Religion

Sheriff Admits 'In God We Trust' Stickers About Belief

| by Michael Allen
In God We Trust StickerIn God We Trust Sticker

Sheriff Brian Hieatt of Tazewell County, Virginia, recently confirmed for the second time that "In God We Trust" stickers on county patrol vehicles are a direct reference to God and belief.

Hieatt said in January, "Our department feels very strongly about having 'In God We Trust' on our vehicles. We know there is nothing we can do for our community without the guidance of our Lord," reported WDBJ.

A press release at the time said Hieatt's office held Bible study meetings every week.

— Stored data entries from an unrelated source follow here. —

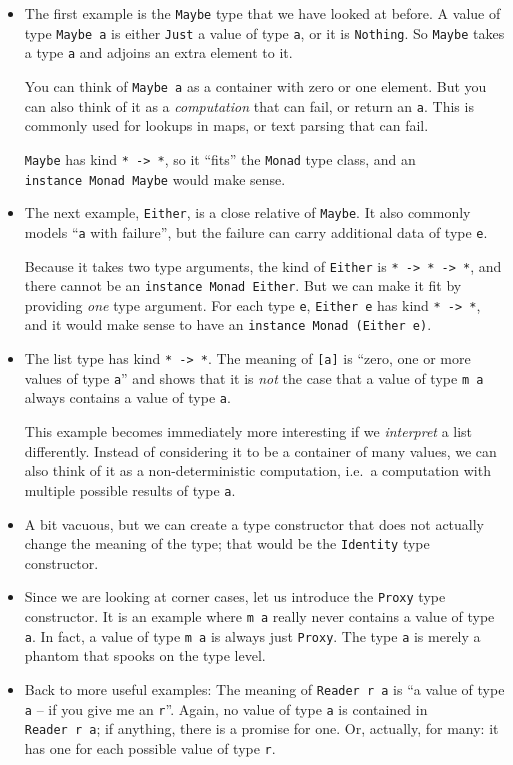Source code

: \documentclass[11pt,
  american,
  DIV13]{article}
\begin{document}
\begin{itemize}
\item
  The first example is the \texttt{Maybe} type that we have looked at
  before. A value of type \texttt{Maybe\ a} is either \texttt{Just} a
  value of type \texttt{a}, or it is \texttt{Nothing}. So \texttt{Maybe}
  takes a type \texttt{a} and adjoins an extra element to it.

  You can think of \texttt{Maybe\ a} as a container with zero or one
  element. But you can also think of it as a \emph{computation} that can
  fail, or return an \texttt{a}. This is commonly used for lookups in
  maps, or text parsing that can fail.

  \texttt{Maybe} has kind \texttt{*\ -\textgreater{}\ *}, so it ``fits''
  the \texttt{Monad} type class, and an \texttt{instance\ Monad\ Maybe}
  would make sense.
\item
  The next example, \texttt{Either}, is a close relative of
  \texttt{Maybe}. It also commonly models ``\texttt{a} with failure'',
  but the failure can carry additional data of type \texttt{e}.

  Because it takes two type arguments, the kind of \texttt{Either} is
  \texttt{*\ -\textgreater{}\ *\ -\textgreater{}\ *}, and there cannot
  be an \texttt{instance\ Monad\ Either}. But we can make it fit by
  providing \emph{one} type argument. For each type \texttt{e},
  \texttt{Either\ e} has kind \texttt{*\ -\textgreater{}\ *}, and it
  would make sense to have an \texttt{instance\ Monad\ (Either\ e)}.
\item
  The list type has kind \texttt{*\ -\textgreater{}\ *}. The meaning of
  \texttt{{[}a{]}} is ``zero, one or more values of type \texttt{a}''
  and shows that it is \emph{not} the case that a value of type
  \texttt{m\ a} always contains a value of type \texttt{a}.

  This example becomes immediately more interesting if we
  \emph{interpret} a list differently. Instead of considering it to be a
  container of many values, we can also think of it as a
  non-deterministic computation, i.e.~a computation with multiple
  possible results of type \texttt{a}.
\item
  A bit vacuous, but we can create a type constructor that does not
  actually change the meaning of the type; that would be the
  \texttt{Identity} type constructor.
\item
  Since we are looking at corner cases, let us introduce the
  \texttt{Proxy} type constructor. It is an example where \texttt{m\ a}
  really never contains a value of type \texttt{a}. In fact, a value of
  type \texttt{m\ a} is always just \texttt{Proxy}. The type \texttt{a}
  is merely a phantom that spooks on the type level.
\item
  Back to more useful examples: The meaning of \texttt{Reader\ r\ a} is
  ``a value of type \texttt{a} -- if you give me an \texttt{r}''. Again,
  no value of type \texttt{a} is contained in \texttt{Reader\ r\ a}; if
  anything, there is a promise for one. Or, actually, for many: it has
  one for each possible value of type \texttt{r}.


\end{itemize}
\end{document}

In response, the Freedom From Religion Foundation sent a letter to Hieatt on Jan. 27, notes the Friendly Atheist:

"Your admission that the phrase is indicative of the Christianity of your staff belies any argument that the phrase is being used in a merely 'ceremonial' or 'patriotic' manner with 'no theological… impact.'

"This gives the appearance of government endorsement of Christianity, which conflicts with personal religious and nonreligious views of many county residents and employees...

"On behalf of Tazewell County residents and taxpayers, we ask that you refrain from promoting Christianity in your official capacity as Sheriff, and urge you remove 'In God We Trust' from all Tazewell County Sheriff’s Office vehicle."

SWVAToday.com reports there was a community prayer event on the grounds of the Tazewell High School on July 30, and Hieatt told the crowd that his officers put the "In God We Trust" decals on their patrol vehicles to demonstrate their belief in God, not because it is the U.S. motto.

At the same event, pastor Bernard Cornwell prayed that God would make America great again, and added how great it was that people were taking a stand.

Reverend John Blessing said the Bland and Tazewell counties were the best, and added that he don't know any family that was not currently suffering.

There's no word if Hieatt intends to remove the "In God We Trust" stickers or if the FFRF is planning a lawsuit to compel their removal.